Una mostra all’apparenza essenziale quella di Liam Gillick allestita nelle stanze della Galleria di Alfonso Artiaco: ogni elemento si colloca nello spazio con un’eleganza rigorosa e una sapienza costruttiva che non ha nulla da invidiare ai maestri del Minimalismo degli anni Settanta. Se distanza esiste fra gli artisti storici del Minimal Art e Gillick direi che si manifesta tutta nell’aggettivo “accattivante”.
Appunto accattivanti sono questi moduli/sculture nella commistione di un materiale freddo come il ferro e pannelli di plastica colorata, viene voglia di giocarci, di smontarli e di rimontarli. La dimensione ludica viene implementata e rafforzata dalle decostruzione dei parallelepipedi in quattro o cinque variabili differenti. Ma in questa mostra l’artista sposta questo gioco da un piano prettamente costruttivo e visivo a uno metalinguistico, accostando ogni singola scultura una frase iscritta sulla cornice della porta di ogni sala che le ospita.

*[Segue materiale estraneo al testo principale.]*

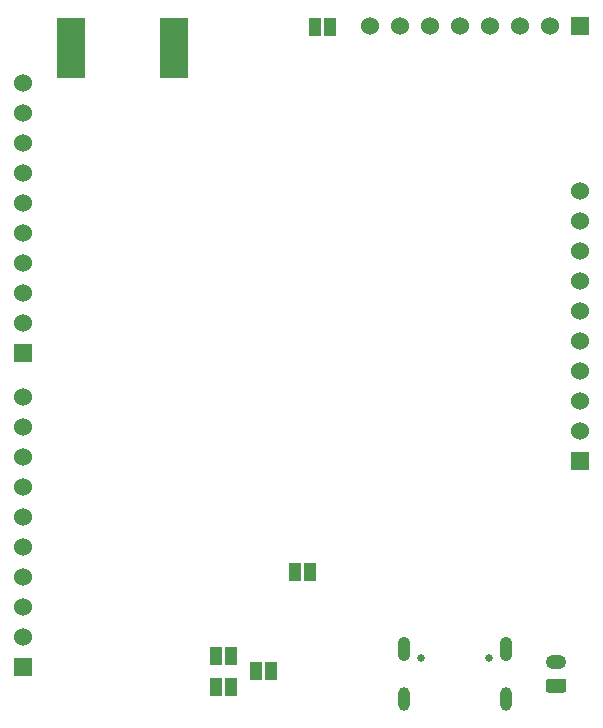
<source format=gbs>
G04 #@! TF.GenerationSoftware,KiCad,Pcbnew,(5.1.10)-1*
G04 #@! TF.CreationDate,2021-10-24T18:30:48+02:00*
G04 #@! TF.ProjectId,rak3172_easeboard,72616b33-3137-4325-9f65-617365626f61,rev?*
G04 #@! TF.SameCoordinates,Original*
G04 #@! TF.FileFunction,Soldermask,Bot*
G04 #@! TF.FilePolarity,Negative*
%FSLAX46Y46*%
G04 Gerber Fmt 4.6, Leading zero omitted, Abs format (unit mm)*
G04 Created by KiCad (PCBNEW (5.1.10)-1) date 2021-10-24 18:30:48*
%MOMM*%
%LPD*%
G01*
G04 APERTURE LIST*
%ADD10C,0.650000*%
%ADD11O,1.050000X2.100000*%
%ADD12O,1.000000X2.000000*%
%ADD13R,1.524000X1.524000*%
%ADD14C,1.524000*%
%ADD15O,1.750000X1.200000*%
%ADD16R,1.000000X1.500000*%
%ADD17R,2.420000X5.080000*%
G04 APERTURE END LIST*
D10*
X151660000Y-127925000D03*
X157440000Y-127925000D03*
D11*
X158870000Y-127245000D03*
X150230000Y-127245000D03*
D12*
X158870000Y-131425000D03*
X150230000Y-131425000D03*
D13*
X118043200Y-128696400D03*
D14*
X118043200Y-126156400D03*
X118043200Y-123616400D03*
X118043200Y-121076400D03*
X118043200Y-118536400D03*
X118043200Y-115996400D03*
X118043200Y-113456400D03*
X118043200Y-105836400D03*
X118043200Y-108376400D03*
X118043200Y-110916400D03*
D13*
X118033800Y-102128000D03*
D14*
X118033800Y-99588000D03*
X118033800Y-97048000D03*
X118033800Y-94508000D03*
X118033800Y-91968000D03*
X118033800Y-89428000D03*
X118033800Y-86888000D03*
X118033800Y-79268000D03*
X118033800Y-81808000D03*
X118033800Y-84348000D03*
D13*
X165120000Y-74498200D03*
D14*
X162580000Y-74498200D03*
X160040000Y-74498200D03*
X157500000Y-74498200D03*
X154960000Y-74498200D03*
X147340000Y-74498200D03*
X149880000Y-74498200D03*
X152420000Y-74498200D03*
D13*
X165134000Y-111257600D03*
D14*
X165134000Y-108717600D03*
X165134000Y-106177600D03*
X165134000Y-103637600D03*
X165134000Y-101097600D03*
X165134000Y-98557600D03*
X165134000Y-96017600D03*
X165134000Y-88397600D03*
X165134000Y-90937600D03*
X165134000Y-93477600D03*
G36*
G01*
X163759001Y-130907600D02*
X162508999Y-130907600D01*
G75*
G02*
X162259000Y-130657601I0J249999D01*
G01*
X162259000Y-129957599D01*
G75*
G02*
X162508999Y-129707600I249999J0D01*
G01*
X163759001Y-129707600D01*
G75*
G02*
X164009000Y-129957599I0J-249999D01*
G01*
X164009000Y-130657601D01*
G75*
G02*
X163759001Y-130907600I-249999J0D01*
G01*
G37*
D15*
X163134000Y-128307600D03*
D16*
X137739600Y-129032000D03*
X139039600Y-129032000D03*
X135651000Y-130429000D03*
X134351000Y-130429000D03*
X135636000Y-127812800D03*
X134336000Y-127812800D03*
X141005800Y-120726200D03*
X142305800Y-120726200D03*
X142692600Y-74523600D03*
X143992600Y-74523600D03*
D17*
X130821200Y-76283400D03*
X122061200Y-76283400D03*
M02*

</source>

Il riferimento al gioco si addentra nei complessi territori del linguaggio, decisamente meno accattivante delle installazioni, ma sensibilmente aulico e raffinato seppure incapace di istaurare una profonda relazione con le sculture/oggetto.
Ci chiediamo, quindi, se questo è la declinazione che Gillick intende quando parla di pensiero collettivo, perché valutando e osservando le differenti componenti che strutturano la mostra sembra che questo messaggio resti bloccato nelle intenzioni dell’artista e non riesca ad arrivare al pubblico dei fruitori. Non ci vengono in soccorso neanche le parole dello stesso Gillick che nel comunicato stampa enuncia e ribadisce una serie di proposizioni che spaziano dalla filosofia della scienza, alla sociologia, alla antropologia, citando studiosi come Ludwik Fleck e Mary Douglas. Concetti che dovrebbero accompagnare la lettura dei lavori presentati a Napoli, ma che lascerebbero disorientato anche uno zelante studioso.
In appendice Artiaco propone due lavori di Joseph Beuys di una struggente e nostalgica raffinatezza che ci riportano davvero al centro della storia dell’arte.